--- START Excerpted passage ---

AIRE, ASPIRE and MINT are not just catchy acronyms but collaborative air traffic management (ATM) initiatives, all designed to deliver a greener future.

ATM improvements represent the greatest near-term opportunity to significantly reduce aircraft fuel consumption and emissions through improved efficiencies. According to the International Air Transport Association (IATA), for example, cutting flight times by just one minute per flight on a global basis would save 4.8 tons of carbon dioxide emissions every year.

The two biggest ATM modernisation programmes under way with environmental considerations at their core are Europe’s Single European Sky ATM Research (SESAR) and the United States’ Next Generation Air Transportation System (NextGen). Both are aiming to deliver ATM systems that will be able to cope with future traffic growth, while increasing operational efficiency and cutting fuel burn and emissions.

The environment is a priority for SESAR, Alain Siebert, chief of economics and the environment at the SESAR Joint Undertaking (SJU) said at the ICAO Colloquium on Aviation and Climate Change in May. The SJU is the management body comprising a public-private partnership established by the European Union to develop and implement SESAR.

The programme is intended to allowed EU skies to handle three times more traffic than they do now, improve safety tenfold, reduce carbon dioxide (CO2) emissions per flight by 10 percent and halve ATM unit costs, he said.

--- END Excerpted passage ---

▶ **Task set**
**1.** In the passage on air traffic management, why are SESAR and NextGen described as having environmental considerations at their core?
**2.** In the listing below, copy out the lines from the one with "order: Hemiptera" up to and including the one with "scientific name: Calliandra surinamensis".

--- START Task inputs ---

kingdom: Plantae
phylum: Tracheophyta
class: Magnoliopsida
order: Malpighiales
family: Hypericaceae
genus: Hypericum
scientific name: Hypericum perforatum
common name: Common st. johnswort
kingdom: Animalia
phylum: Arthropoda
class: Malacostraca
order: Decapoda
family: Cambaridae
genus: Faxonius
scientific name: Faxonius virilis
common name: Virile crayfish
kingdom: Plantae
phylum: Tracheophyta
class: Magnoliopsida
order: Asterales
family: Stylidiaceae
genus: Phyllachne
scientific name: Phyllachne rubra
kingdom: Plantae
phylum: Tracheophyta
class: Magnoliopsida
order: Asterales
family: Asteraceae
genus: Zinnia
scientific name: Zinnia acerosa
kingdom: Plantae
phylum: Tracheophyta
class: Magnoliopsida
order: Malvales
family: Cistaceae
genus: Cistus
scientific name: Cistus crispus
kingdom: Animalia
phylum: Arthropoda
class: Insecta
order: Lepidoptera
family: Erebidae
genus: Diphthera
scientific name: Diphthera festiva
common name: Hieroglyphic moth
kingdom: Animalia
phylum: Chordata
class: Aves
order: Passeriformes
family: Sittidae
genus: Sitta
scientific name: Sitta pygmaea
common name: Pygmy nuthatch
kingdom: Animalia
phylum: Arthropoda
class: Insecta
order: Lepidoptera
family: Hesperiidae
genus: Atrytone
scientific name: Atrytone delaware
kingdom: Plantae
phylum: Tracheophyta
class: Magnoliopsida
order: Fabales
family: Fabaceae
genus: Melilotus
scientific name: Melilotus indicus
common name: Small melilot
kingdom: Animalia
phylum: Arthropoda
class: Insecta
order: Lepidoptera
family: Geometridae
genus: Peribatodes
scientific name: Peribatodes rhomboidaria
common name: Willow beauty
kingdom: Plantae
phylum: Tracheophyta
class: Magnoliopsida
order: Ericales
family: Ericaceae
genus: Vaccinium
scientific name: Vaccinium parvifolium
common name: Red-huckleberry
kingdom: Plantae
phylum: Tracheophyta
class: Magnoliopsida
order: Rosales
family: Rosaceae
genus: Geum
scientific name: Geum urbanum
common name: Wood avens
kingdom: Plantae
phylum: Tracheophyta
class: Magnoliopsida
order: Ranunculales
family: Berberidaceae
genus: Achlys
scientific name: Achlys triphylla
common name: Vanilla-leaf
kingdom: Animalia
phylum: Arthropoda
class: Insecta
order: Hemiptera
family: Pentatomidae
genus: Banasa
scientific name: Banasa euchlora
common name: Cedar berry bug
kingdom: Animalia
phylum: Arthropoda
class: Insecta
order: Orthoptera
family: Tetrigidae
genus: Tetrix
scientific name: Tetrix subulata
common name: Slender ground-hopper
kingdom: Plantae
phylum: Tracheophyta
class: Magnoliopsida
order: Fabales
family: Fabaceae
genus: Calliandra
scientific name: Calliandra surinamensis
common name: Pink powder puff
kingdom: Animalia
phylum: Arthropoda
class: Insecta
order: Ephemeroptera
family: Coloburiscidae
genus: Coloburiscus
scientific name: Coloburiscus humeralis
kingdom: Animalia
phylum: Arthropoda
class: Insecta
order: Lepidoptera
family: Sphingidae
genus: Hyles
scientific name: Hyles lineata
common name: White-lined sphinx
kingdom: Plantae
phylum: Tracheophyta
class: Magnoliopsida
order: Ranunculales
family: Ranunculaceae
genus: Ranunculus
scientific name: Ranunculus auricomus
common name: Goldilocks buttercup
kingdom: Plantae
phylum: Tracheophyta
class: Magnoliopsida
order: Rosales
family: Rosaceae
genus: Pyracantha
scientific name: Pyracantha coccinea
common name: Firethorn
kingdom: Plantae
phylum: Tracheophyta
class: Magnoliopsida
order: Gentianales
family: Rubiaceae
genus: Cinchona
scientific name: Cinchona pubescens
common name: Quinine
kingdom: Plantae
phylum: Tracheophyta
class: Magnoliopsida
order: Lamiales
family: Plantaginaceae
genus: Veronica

--- END Task inputs ---

▶ **The results**
**1.** Both programs aim to deliver air traffic management systems that can handle future traffic growth while raising operational efficiency and cutting fuel burn and emissions.

**2.**
order: Hemiptera
family: Pentatomidae
genus: Banasa
scientific name: Banasa euchlora
common name: Cedar berry bug
kingdom: Animalia
phylum: Arthropoda
class: Insecta
order: Orthoptera
family: Tetrigidae
genus: Tetrix
scientific name: Tetrix subulata
common name: Slender ground-hopper
kingdom: Plantae
phylum: Tracheophyta
class: Magnoliopsida
order: Fabales
family: Fabaceae
genus: Calliandra
scientific name: Calliandra surinamensis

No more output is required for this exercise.